Olympiadorf gegen Gedenkort Verdrängen und weiterfeiern

Es gibt verschiedene Vorschläge für den Platz eines geplanten Gedenkraums zum Olympia-Attentat von 1972.

(Foto: Alessandra Schellnegger)

Wollen sie gar nicht an den Terroranschlag von 1972 erinnert werden? Die Gegner im Olympiadorf lehnen auch den neuen Standort für einen Gedenkort ab - die Begründungen klingen seltsam.

Ein Kommentar von Wolfgang Krause

Ihre Ablehnung tragen die Wutbürger aus dem Olympiadorf deutlich im Namen: "Nein zur Bebauung des Connollyberges" heißt die Bürgerinitiative, mit der Anwohner die Pläne für eine Gedenkstätte zur Erinnerung an das Olympiaattentat von 1972 zu Fall bringen wollen. Vordergründig geht es vor allem um den Standort, den die Dorfbewohner gerne als Rodel- und Partyhügel erhalten sähen. Außerdem monieren die Olympiadörfler, dass sie nicht rechtzeitig in die Planungen eingebunden wurden. Tatsächlich aber muss man zunehmend den Eindruck gewinnen, dass viele das Denkmal überhaupt nicht wollen - und wenn, dann möglichst weit weg.

Denn auch den neuen Standort, den Kultusminister Ludwig Spaenle als Vorschlag zur Güte ins Spiel gebracht hat, lehnen die Anwohner ab.
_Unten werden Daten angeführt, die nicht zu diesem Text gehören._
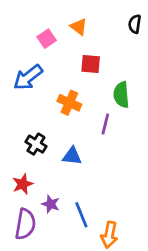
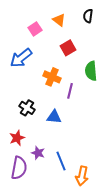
black semicircle: (135, 24) -> (88, 16), moved
red square: (91, 64) -> (68, 48), turned -35
purple line: (105, 124) -> (70, 91), moved

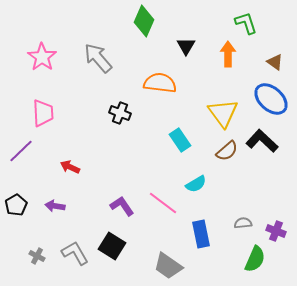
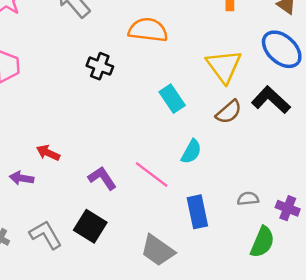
red arrow: (70, 167) -> (48, 153), moved
cyan semicircle: (196, 184) -> (191, 152), turned -30

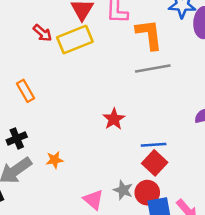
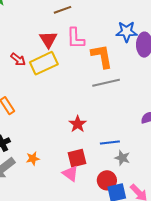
red square: (155, 163) -> (77, 158), moved, turned 36
gray star: (123, 190) -> (122, 158), moved
pink triangle: (93, 200) -> (70, 174), moved

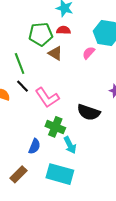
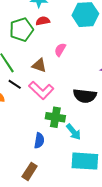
brown triangle: (55, 53) -> (39, 65), moved
pink semicircle: (89, 53) -> (60, 50), moved
cyan rectangle: (60, 174) -> (85, 161), moved

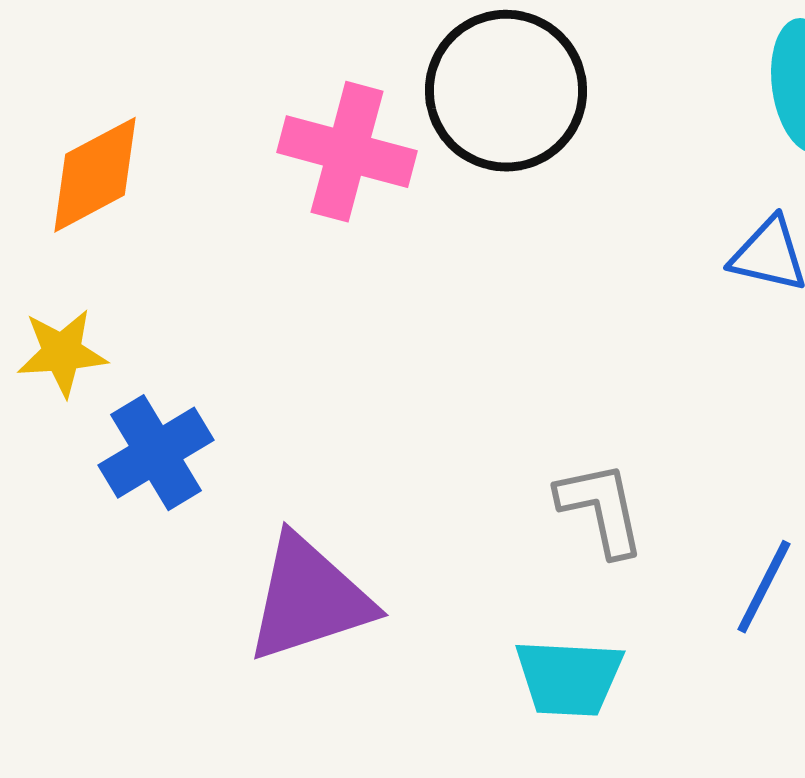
Auch auf dem benachbarten Hügel sehen sie ihre Freizeitmöglichkeiten beeinträchtigt. Das allerdings ist schon deshalb ein schwaches Argument, weil es im Olympiadorf eine Vielzahl von Grünflächen und Spielmöglichkeiten für Kinder gibt, von der die Bewohner anderer Stadtviertel nur träumen können. Auch das Lamento über die mangelnde Einbindung der Anwohner wirkt angesichts der destruktiven Antihaltung der Gegner vorgeschoben.
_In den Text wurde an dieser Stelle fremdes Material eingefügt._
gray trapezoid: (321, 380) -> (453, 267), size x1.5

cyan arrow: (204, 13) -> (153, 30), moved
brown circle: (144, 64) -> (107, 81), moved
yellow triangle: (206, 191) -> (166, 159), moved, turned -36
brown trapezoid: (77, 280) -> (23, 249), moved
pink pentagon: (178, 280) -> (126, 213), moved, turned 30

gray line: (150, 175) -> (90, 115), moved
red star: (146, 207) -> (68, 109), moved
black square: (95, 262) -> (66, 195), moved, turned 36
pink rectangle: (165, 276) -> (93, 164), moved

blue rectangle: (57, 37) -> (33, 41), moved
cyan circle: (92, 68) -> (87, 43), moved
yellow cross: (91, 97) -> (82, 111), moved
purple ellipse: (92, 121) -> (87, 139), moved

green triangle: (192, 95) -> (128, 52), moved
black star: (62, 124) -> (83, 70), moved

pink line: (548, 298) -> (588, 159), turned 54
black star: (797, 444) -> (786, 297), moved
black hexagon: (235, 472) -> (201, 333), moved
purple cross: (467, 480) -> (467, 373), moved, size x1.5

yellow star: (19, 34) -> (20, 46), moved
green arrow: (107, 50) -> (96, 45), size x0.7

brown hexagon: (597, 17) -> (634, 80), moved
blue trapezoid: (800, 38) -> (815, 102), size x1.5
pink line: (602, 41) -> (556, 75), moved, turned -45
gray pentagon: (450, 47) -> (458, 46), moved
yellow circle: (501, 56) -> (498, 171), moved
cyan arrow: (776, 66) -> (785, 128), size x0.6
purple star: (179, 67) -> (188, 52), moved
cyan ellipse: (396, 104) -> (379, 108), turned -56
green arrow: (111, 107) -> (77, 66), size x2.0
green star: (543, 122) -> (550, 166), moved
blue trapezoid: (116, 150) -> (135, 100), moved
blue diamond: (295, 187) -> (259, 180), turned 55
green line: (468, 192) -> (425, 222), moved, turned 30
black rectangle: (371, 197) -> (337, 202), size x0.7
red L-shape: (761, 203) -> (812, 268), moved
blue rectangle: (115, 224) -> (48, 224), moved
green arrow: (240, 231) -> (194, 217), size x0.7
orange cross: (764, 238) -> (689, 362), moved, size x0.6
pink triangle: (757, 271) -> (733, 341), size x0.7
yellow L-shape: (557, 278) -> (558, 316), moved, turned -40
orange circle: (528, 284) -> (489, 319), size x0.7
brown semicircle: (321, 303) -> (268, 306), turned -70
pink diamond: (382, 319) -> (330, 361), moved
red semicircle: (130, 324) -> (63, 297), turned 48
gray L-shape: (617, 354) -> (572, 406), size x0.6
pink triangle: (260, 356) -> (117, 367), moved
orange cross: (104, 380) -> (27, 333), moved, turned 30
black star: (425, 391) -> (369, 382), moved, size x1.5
Ganz offensichtlich wollen viele Bewohner des Olympiadorfes einfach nicht daran erinnert werden, dass die fröhlichen Spiele, denen sie ihre einzigartige Siedlung verdanken, von einem blutigen Terroranschlag überschattet wurden. München 1972 - das waren eben nicht nur die wegweisende Architektur, Otl-Aicher-Plakate und der Olympiawaldi. Das waren auch elf israelische Sportler, Kampfrichter und Betreuer sowie ein bayerischer Polizist, die durch palästinensischen Terror starben. Das darf man nicht ausblenden, deshalb sollte Kultusminister Spaenle den Anwohnern auch nicht weiter entgegenkommen, als er es bereits getan hat.